WHAT THE TASK REQUIRES =
Transcribe the entries below without alteration.

INPUT DATA =
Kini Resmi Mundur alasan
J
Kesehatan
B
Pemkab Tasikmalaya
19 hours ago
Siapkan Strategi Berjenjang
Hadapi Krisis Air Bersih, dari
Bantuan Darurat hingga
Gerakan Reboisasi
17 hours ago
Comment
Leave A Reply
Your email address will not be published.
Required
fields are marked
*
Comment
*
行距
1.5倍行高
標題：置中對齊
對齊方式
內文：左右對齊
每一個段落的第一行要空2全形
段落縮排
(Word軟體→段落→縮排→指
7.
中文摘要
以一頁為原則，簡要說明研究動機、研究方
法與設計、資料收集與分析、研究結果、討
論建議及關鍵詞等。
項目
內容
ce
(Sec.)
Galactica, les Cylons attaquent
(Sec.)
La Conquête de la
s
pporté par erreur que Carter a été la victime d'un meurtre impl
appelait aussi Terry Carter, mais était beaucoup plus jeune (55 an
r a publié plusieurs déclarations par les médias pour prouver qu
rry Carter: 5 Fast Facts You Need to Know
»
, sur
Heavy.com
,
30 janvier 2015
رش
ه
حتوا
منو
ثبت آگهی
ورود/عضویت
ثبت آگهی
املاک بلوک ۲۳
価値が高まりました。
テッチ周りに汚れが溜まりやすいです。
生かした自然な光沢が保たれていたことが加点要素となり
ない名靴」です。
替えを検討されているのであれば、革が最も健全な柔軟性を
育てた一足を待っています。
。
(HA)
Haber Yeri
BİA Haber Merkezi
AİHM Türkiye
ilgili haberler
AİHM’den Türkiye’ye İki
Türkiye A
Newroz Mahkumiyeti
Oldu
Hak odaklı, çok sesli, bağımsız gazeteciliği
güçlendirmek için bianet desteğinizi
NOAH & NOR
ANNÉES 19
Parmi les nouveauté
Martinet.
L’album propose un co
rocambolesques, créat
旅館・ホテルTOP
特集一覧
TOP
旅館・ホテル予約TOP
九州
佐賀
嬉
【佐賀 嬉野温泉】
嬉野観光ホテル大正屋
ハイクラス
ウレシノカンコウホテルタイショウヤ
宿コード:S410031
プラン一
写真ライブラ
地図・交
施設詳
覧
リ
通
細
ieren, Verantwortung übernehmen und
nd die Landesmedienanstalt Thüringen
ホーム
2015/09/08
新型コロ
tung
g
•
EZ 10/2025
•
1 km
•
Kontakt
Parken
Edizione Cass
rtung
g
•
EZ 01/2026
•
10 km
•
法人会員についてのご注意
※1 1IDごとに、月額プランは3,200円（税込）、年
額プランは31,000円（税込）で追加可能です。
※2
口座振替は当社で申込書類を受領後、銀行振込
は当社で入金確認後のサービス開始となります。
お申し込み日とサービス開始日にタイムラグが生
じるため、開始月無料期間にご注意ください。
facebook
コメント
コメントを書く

WRITTEN SOLUTION =
Kini Resmi Mundur alasan
J
Kesehatan
B
Pemkab Tasikmalaya
19 hours ago
Siapkan Strategi Berjenjang
Hadapi Krisis Air Bersih, dari
Bantuan Darurat hingga
Gerakan Reboisasi
17 hours ago
Comment
Leave A Reply
Your email address will not be published.
Required
fields are marked
*
Comment
*
行距
1.5倍行高
標題：置中對齊
對齊方式
內文：左右對齊
每一個段落的第一行要空2全形
段落縮排
(Word軟體→段落→縮排→指
7.
中文摘要
以一頁為原則，簡要說明研究動機、研究方
法與設計、資料收集與分析、研究結果、討
論建議及關鍵詞等。
項目
內容
ce
(Sec.)
Galactica, les Cylons attaquent
(Sec.)
La Conquête de la
s
pporté par erreur que Carter a été la victime d'un meurtre impl
appelait aussi Terry Carter, mais était beaucoup plus jeune (55 an
r a publié plusieurs déclarations par les médias pour prouver qu
rry Carter: 5 Fast Facts You Need to Know
»
, sur
Heavy.com
,
30 janvier 2015
رش
ه
حتوا
منو
ثبت آگهی
ورود/عضویت
ثبت آگهی
املاک بلوک ۲۳
価値が高まりました。
テッチ周りに汚れが溜まりやすいです。
生かした自然な光沢が保たれていたことが加点要素となり
ない名靴」です。
替えを検討されているのであれば、革が最も健全な柔軟性を
育てた一足を待っています。
。
(HA)
Haber Yeri
BİA Haber Merkezi
AİHM Türkiye
ilgili haberler
AİHM’den Türkiye’ye İki
Türkiye A
Newroz Mahkumiyeti
Oldu
Hak odaklı, çok sesli, bağımsız gazeteciliği
güçlendirmek için bianet desteğinizi
NOAH & NOR
ANNÉES 19
Parmi les nouveauté
Martinet.
L’album propose un co
rocambolesques, créat
旅館・ホテルTOP
特集一覧
TOP
旅館・ホテル予約TOP
九州
佐賀
嬉
【佐賀 嬉野温泉】
嬉野観光ホテル大正屋
ハイクラス
ウレシノカンコウホテルタイショウヤ
宿コード:S410031
プラン一
写真ライブラ
地図・交
施設詳
覧
リ
通
細
ieren, Verantwortung übernehmen und
nd die Landesmedienanstalt Thüringen
ホーム
2015/09/08
新型コロ
tung
g
•
EZ 10/2025
•
1 km
•
Kontakt
Parken
Edizione Cass
rtung
g
•
EZ 01/2026
•
10 km
•
法人会員についてのご注意
※1 1IDごとに、月額プランは3,200円（税込）、年
額プランは31,000円（税込）で追加可能です。
※2
口座振替は当社で申込書類を受領後、銀行振込
は当社で入金確認後のサービス開始となります。
お申し込み日とサービス開始日にタイムラグが生
じるため、開始月無料期間にご注意ください。
facebook
コメント
コメントを書く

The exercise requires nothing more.